I jumped in before she could come up with a retort. “Enough of this. Toby, you go back to the gym. Dawn, you stay in the day room. If I see either of you again, I’ll have the deputy on duty transport you to the county jail.”
“I am so sick of being treated like a child!” said Dawn.
“Then stop behaving like one. You’re not the star of this show.” I left them bickering and went back to Dibbins’s suite. His condition did not appear to have improved, but he was still alive. Brenda was dabbing his forehead with a wet washcloth and moaning under her breath. I left her to it and looked around the room. On the coffee table was a glass and a wine bottle that had once held perhaps two servings. “Where could this have come from?” I asked Brenda.
She looked back. “I don’t know. Dr. Dibbins is allowed a glass of wine with dinner, but Vincent uses his private stock. I feel like I’ve seen that bottle, though.”
“Could it have come from the stash in his suitcase?”
“Yes, that must be it. There were two or three of them. I asked Vincent if he wanted them, but he said he never drank domestic wine. I put them with the other items in the box. How could Dr. Dibbins have gotten one? Oh, dear, this is very much like what happened to Randall, isn’t it?”
Indeed it was. “Was Dibbins taking any kind of barbiturate for pain or to help him sleep?”

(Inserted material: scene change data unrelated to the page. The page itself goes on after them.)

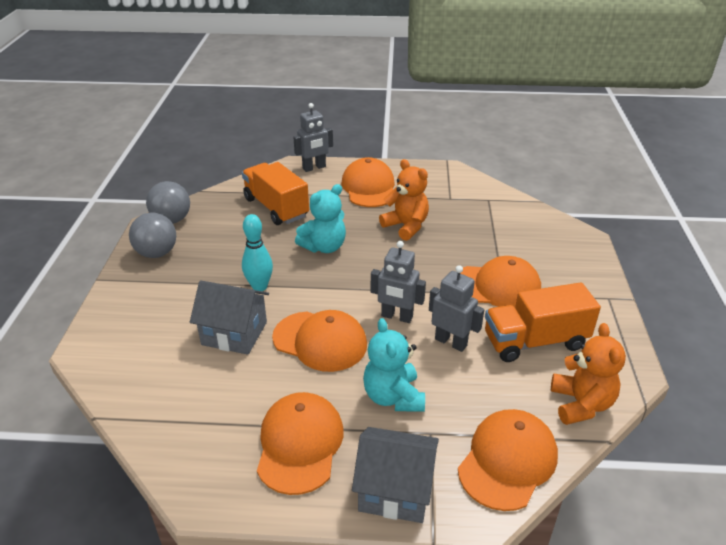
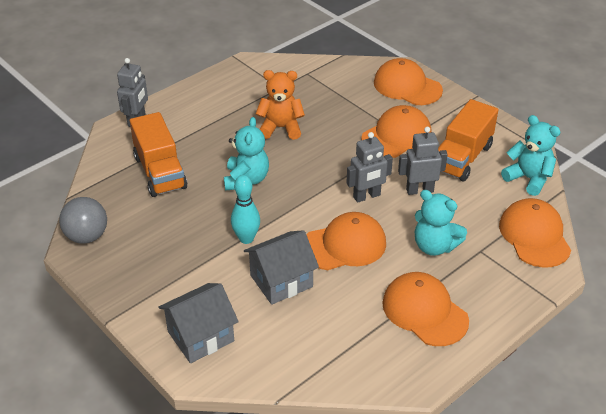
camera: 45 degrees left, 5 degrees up
grey ball [129,212,176,258] -> none
orange truck [242,162,309,225] -> orange truck turned 120 degrees counterclockwise [130,112,187,197]
orange cap [342,157,395,207] -> orange cap moved to [374,58,443,105]
grey house [352,427,439,523] -> grey house moved to [159,283,239,363]
orange teddy bear [551,323,626,425] -> turquoise teddy bear [501,115,560,196]

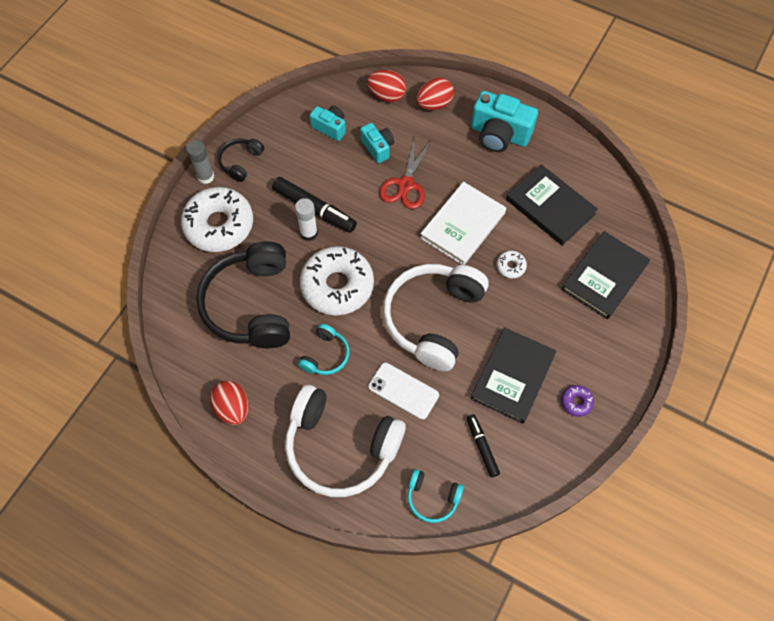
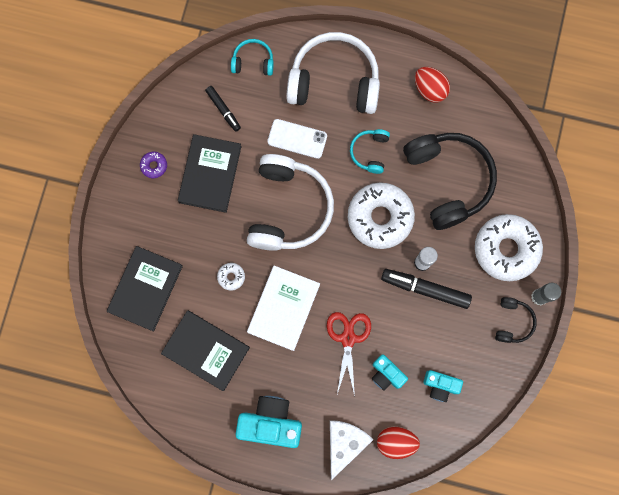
camera: 165 degrees right, 15 degrees up
red egg [416,78,454,110] -> white cheese [330,420,373,480]

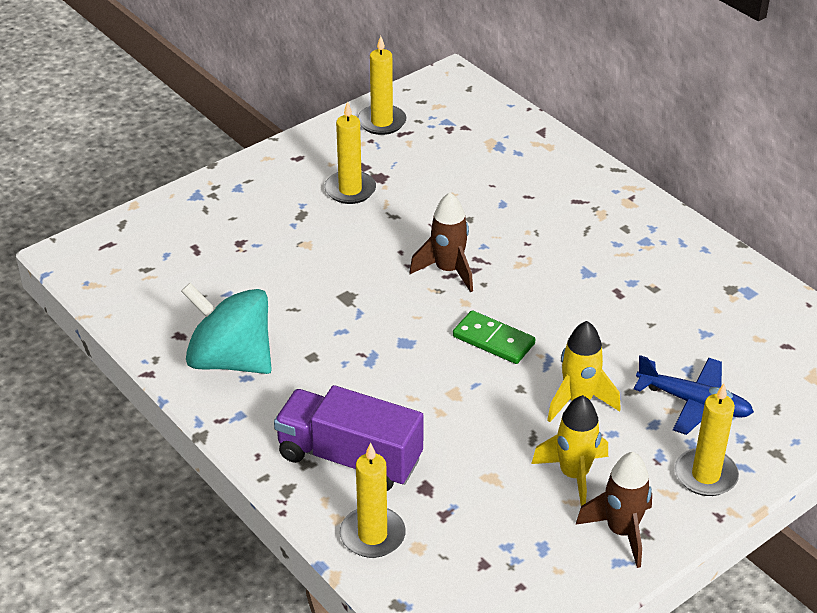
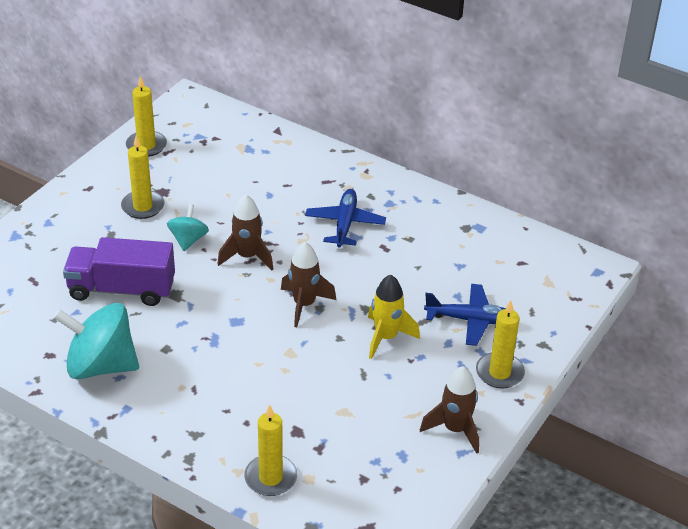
camera: 20 degrees left, 0 degrees up
purple truck [274,385,424,491] -> purple truck moved to [63,237,175,306]
green domino [453,310,535,364] -> brown rocket [281,242,336,327]
yellow rocket [531,395,608,506] -> none
none -> turquoise spinning top [167,204,209,251]
none -> blue plane [305,189,386,247]

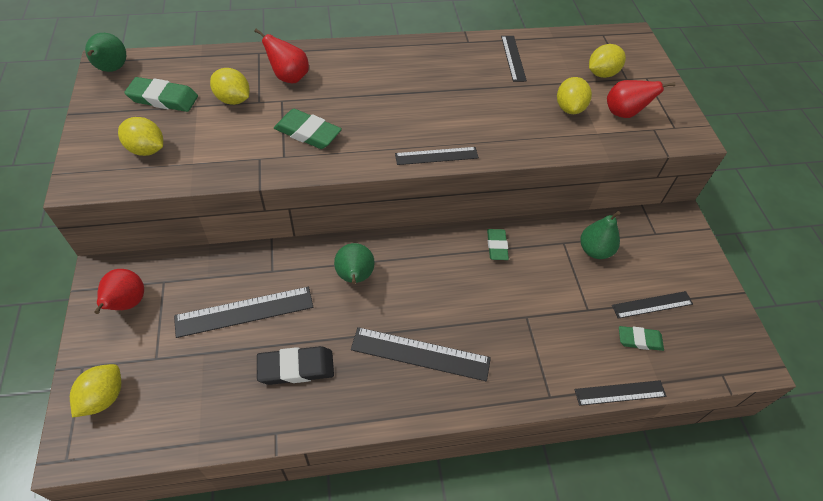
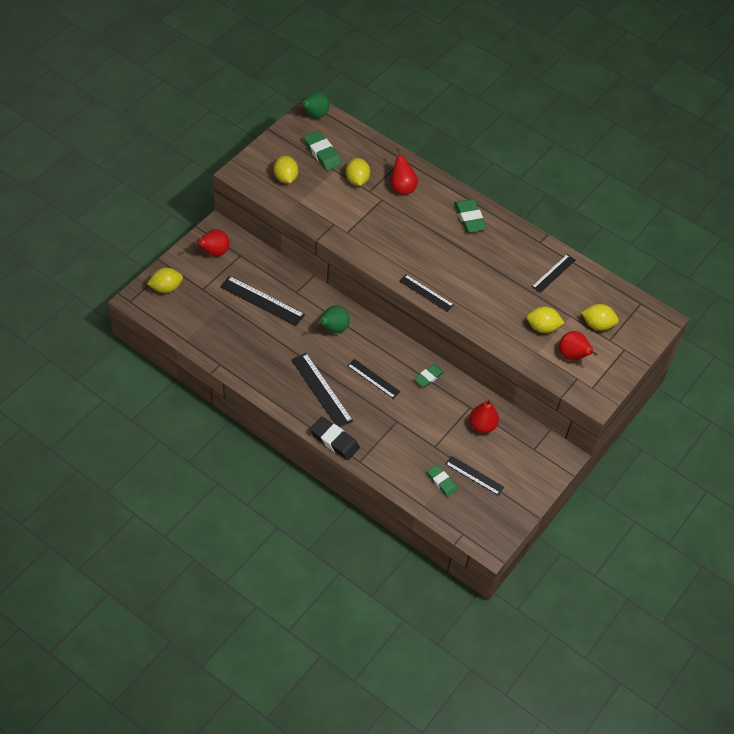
camera: 45 degrees right, 0 degrees up
black eraser [257,346,334,385] -> black eraser moved to [310,417,360,460]
green eraser [274,109,342,149] -> green eraser moved to [454,199,487,233]
yellow lemon [557,77,592,114] -> yellow lemon turned 45 degrees clockwise [527,306,564,333]
black ruler [575,380,666,406] -> black ruler moved to [347,359,400,399]
green pear [580,211,620,259] -> red pear [470,399,499,433]

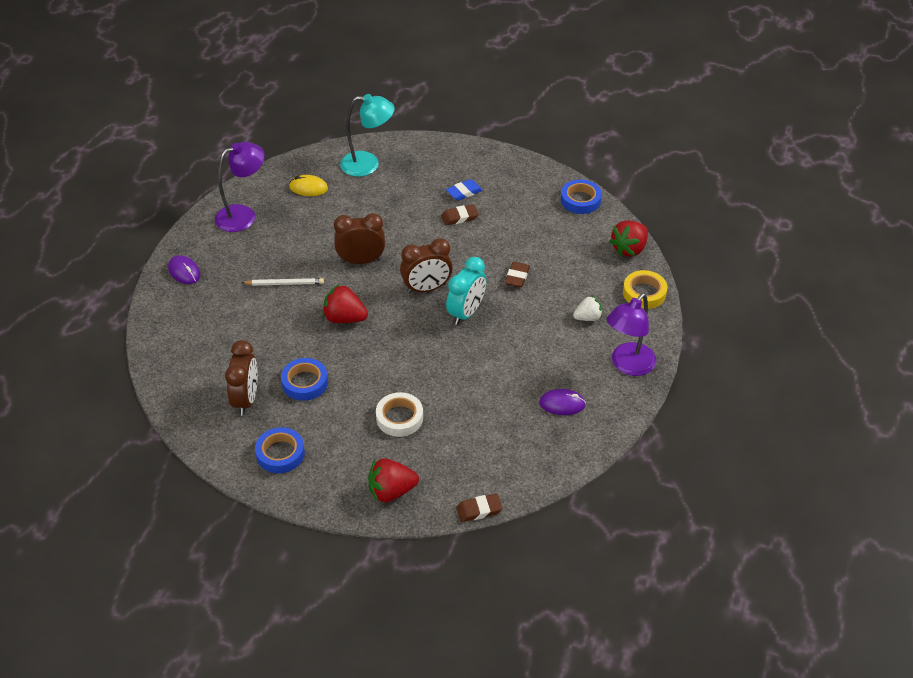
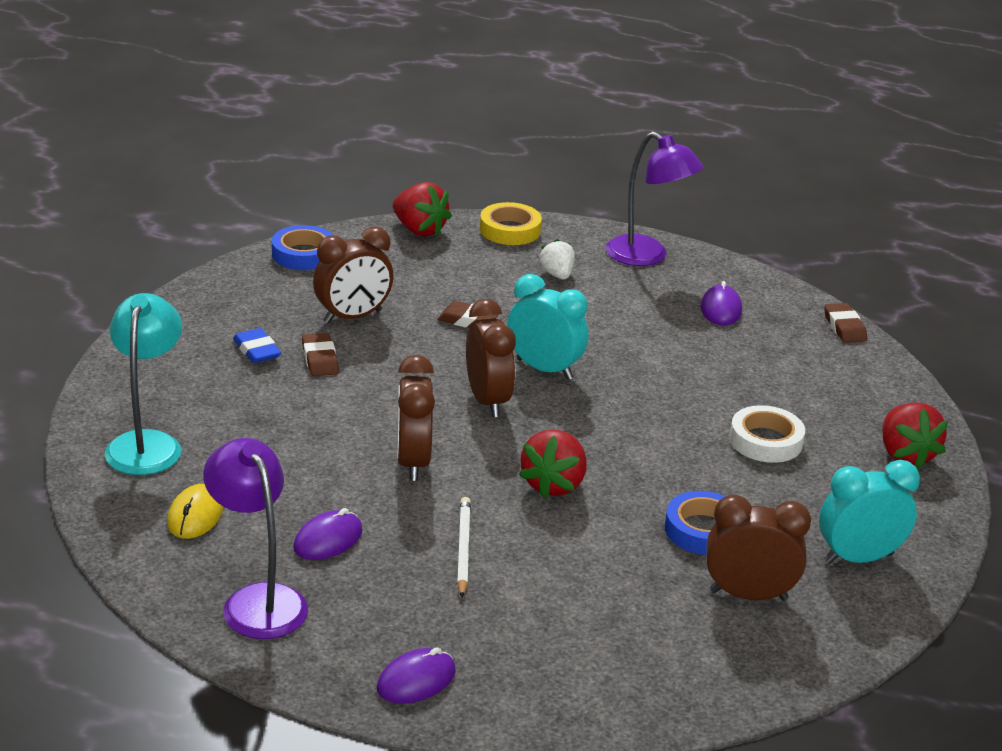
camera: 90 degrees left, 15 degrees down
blue tape [255,427,305,473] -> turquoise clock [819,460,920,564]
brown eraser [456,494,503,522] -> brown eraser moved to [824,303,867,343]
none -> purple mouse [293,508,363,560]
none -> brown clock [313,226,394,324]

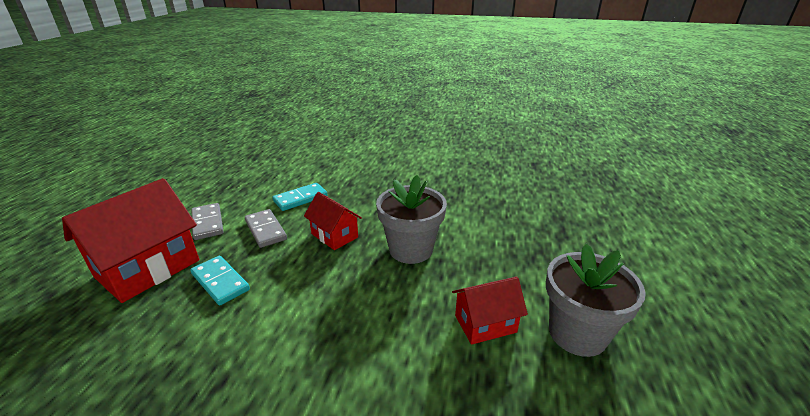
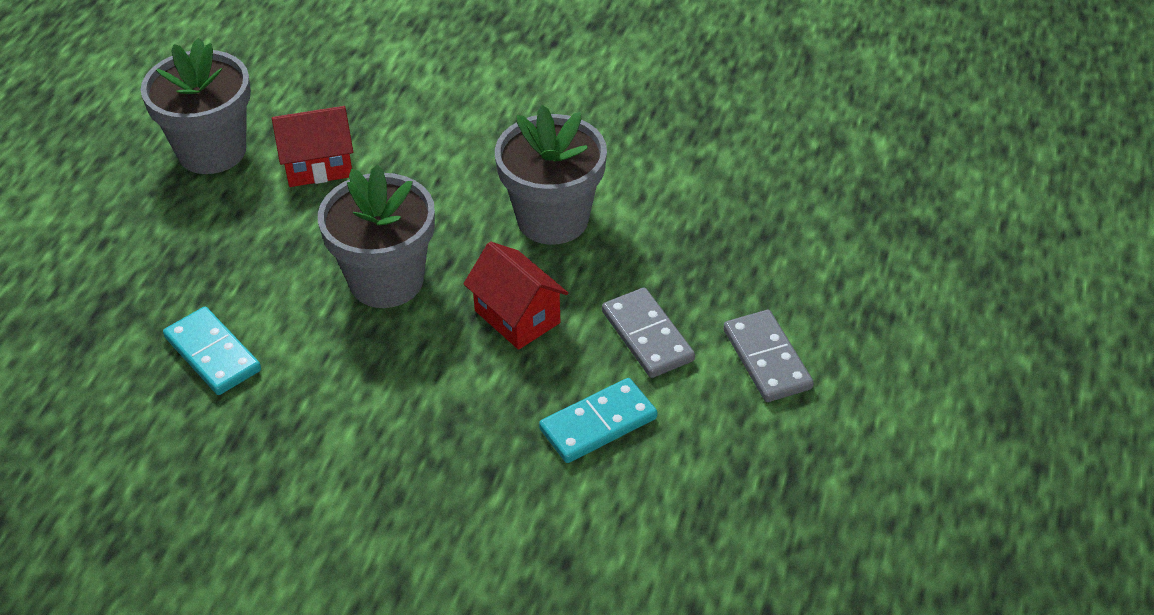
camera: 175 degrees left, 15 degrees up
red house [62,178,199,303] -> none
turquoise domino [190,256,250,306] -> turquoise domino moved to [163,307,261,395]
none -> grey flower pot [495,105,607,245]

She unconsciously swiped her forehead with the washcloth. “I don’t think so. Randall had him on a metabolic accelerator and a very mild sedative. I didn’t approve, of course. Herbal remedies are safer and more natural. They’re the product of generations of simple folk seeking relief. Even today, many—”
“Right,” I said. “Who wouldn’t prefer to suck a berry than swallow an aspirin?” Before she could respond—and she clearly intended to—I returned to the reception desk and called Harve.
This time a squeaky female voice answered. When I politely asked her to put me through to the sheriff, she did so without any of LaBelle’s typical chattiness. Harve was not pleased with my report.
“What the hell’s going on out there?” he roared. “Jesus H. Christ, is everybody gonna be deader than a doornail before morning? And how am I supposed to keep this away from the reporters? My ass is grass, and it’s all your fault! All you had to do was figure out who strangled that girl. You should have had this wrapped up and tied with a pink bow twenty-four hours ago. Then I’d have gone fishing all day, and be at home by now, grilling steaks and having a cold beer. Just the other day Mrs. Dorfer had the butcher cut T-bones two inches thick. They’re in the refrigerator, begging to be charred.”
“It’s good to know I’ve got your support, Harve. I’m going to send the deputy in with the wine bottle. Have it tested for fingerprints and call me back.” This time I had the pleasure of hanging up on him.
I gestured to the orderly, who was cowering in a corner, to come back and sit down. “Everything is okay,” I said. “It’s okay. Do you understand?”
“O-kay,” he whispered.
Brenda had abandoned her pose as a nurse and was sitting on the chair, her face buried in her hands. Dibbins was still breathing, but his complexion seemed even grayer. I told Brenda to watch out the window for the ambulance, then went into the bathroom and found a dry washcloth. I wrapped the wine bottle in it as carefully as I could, hoping I hadn’t smudged any fingerprints beyond identification. Brenda was still huddled on the chair as I left. The siren would startle her into action.